YOUR ASSIGNMENT:
Edit the listing below by replacing every "Montego" with "Monaco" and leaving all other text unchanged.
·····
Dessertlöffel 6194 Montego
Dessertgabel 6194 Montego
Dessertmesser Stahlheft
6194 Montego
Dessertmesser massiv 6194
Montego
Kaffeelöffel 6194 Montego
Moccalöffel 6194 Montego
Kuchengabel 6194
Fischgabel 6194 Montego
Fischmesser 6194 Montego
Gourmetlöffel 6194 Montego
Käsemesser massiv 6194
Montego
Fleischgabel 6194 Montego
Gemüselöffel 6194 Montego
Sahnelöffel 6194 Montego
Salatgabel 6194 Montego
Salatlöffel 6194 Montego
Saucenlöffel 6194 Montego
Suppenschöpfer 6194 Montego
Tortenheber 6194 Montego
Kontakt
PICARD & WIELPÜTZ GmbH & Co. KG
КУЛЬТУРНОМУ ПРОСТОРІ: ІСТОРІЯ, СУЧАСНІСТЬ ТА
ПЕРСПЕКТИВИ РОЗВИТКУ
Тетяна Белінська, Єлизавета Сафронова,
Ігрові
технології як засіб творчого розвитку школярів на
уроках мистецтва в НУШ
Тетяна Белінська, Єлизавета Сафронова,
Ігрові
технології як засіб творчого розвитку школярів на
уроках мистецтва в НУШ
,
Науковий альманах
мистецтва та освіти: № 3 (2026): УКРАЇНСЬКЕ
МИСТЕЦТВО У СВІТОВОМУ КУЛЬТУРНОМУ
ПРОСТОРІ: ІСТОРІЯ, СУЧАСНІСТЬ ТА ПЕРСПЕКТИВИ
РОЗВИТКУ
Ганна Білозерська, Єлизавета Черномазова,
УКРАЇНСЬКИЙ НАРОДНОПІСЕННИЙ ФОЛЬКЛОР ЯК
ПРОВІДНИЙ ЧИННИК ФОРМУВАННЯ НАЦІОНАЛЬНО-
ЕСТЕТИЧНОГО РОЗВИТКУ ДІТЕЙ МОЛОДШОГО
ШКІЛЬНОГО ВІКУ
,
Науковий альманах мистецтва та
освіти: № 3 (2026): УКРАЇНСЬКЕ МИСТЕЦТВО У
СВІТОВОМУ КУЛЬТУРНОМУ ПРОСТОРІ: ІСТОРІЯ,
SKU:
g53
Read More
·····
RESPONSE BOX:
Dessertlöffel 6194 Monaco
Dessertgabel 6194 Monaco
Dessertmesser Stahlheft
6194 Monaco
Dessertmesser massiv 6194
Monaco
Kaffeelöffel 6194 Monaco
Moccalöffel 6194 Monaco
Kuchengabel 6194
Fischgabel 6194 Monaco
Fischmesser 6194 Monaco
Gourmetlöffel 6194 Monaco
Käsemesser massiv 6194
Monaco
Fleischgabel 6194 Monaco
Gemüselöffel 6194 Monaco
Sahnelöffel 6194 Monaco
Salatgabel 6194 Monaco
Salatlöffel 6194 Monaco
Saucenlöffel 6194 Monaco
Suppenschöpfer 6194 Monaco
Tortenheber 6194 Monaco
Kontakt
PICARD & WIELPÜTZ GmbH & Co. KG
КУЛЬТУРНОМУ ПРОСТОРІ: ІСТОРІЯ, СУЧАСНІСТЬ ТА
ПЕРСПЕКТИВИ РОЗВИТКУ
Тетяна Белінська, Єлизавета Сафронова,
Ігрові
технології як засіб творчого розвитку школярів на
уроках мистецтва в НУШ
Тетяна Белінська, Єлизавета Сафронова,
Ігрові
технології як засіб творчого розвитку школярів на
уроках мистецтва в НУШ
,
Науковий альманах
мистецтва та освіти: № 3 (2026): УКРАЇНСЬКЕ
МИСТЕЦТВО У СВІТОВОМУ КУЛЬТУРНОМУ
ПРОСТОРІ: ІСТОРІЯ, СУЧАСНІСТЬ ТА ПЕРСПЕКТИВИ
РОЗВИТКУ
Ганна Білозерська, Єлизавета Черномазова,
УКРАЇНСЬКИЙ НАРОДНОПІСЕННИЙ ФОЛЬКЛОР ЯК
ПРОВІДНИЙ ЧИННИК ФОРМУВАННЯ НАЦІОНАЛЬНО-
ЕСТЕТИЧНОГО РОЗВИТКУ ДІТЕЙ МОЛОДШОГО
ШКІЛЬНОГО ВІКУ
,
Науковий альманах мистецтва та
освіти: № 3 (2026): УКРАЇНСЬКЕ МИСТЕЦТВО У
СВІТОВОМУ КУЛЬТУРНОМУ ПРОСТОРІ: ІСТОРІЯ,
SKU:
g53
Read More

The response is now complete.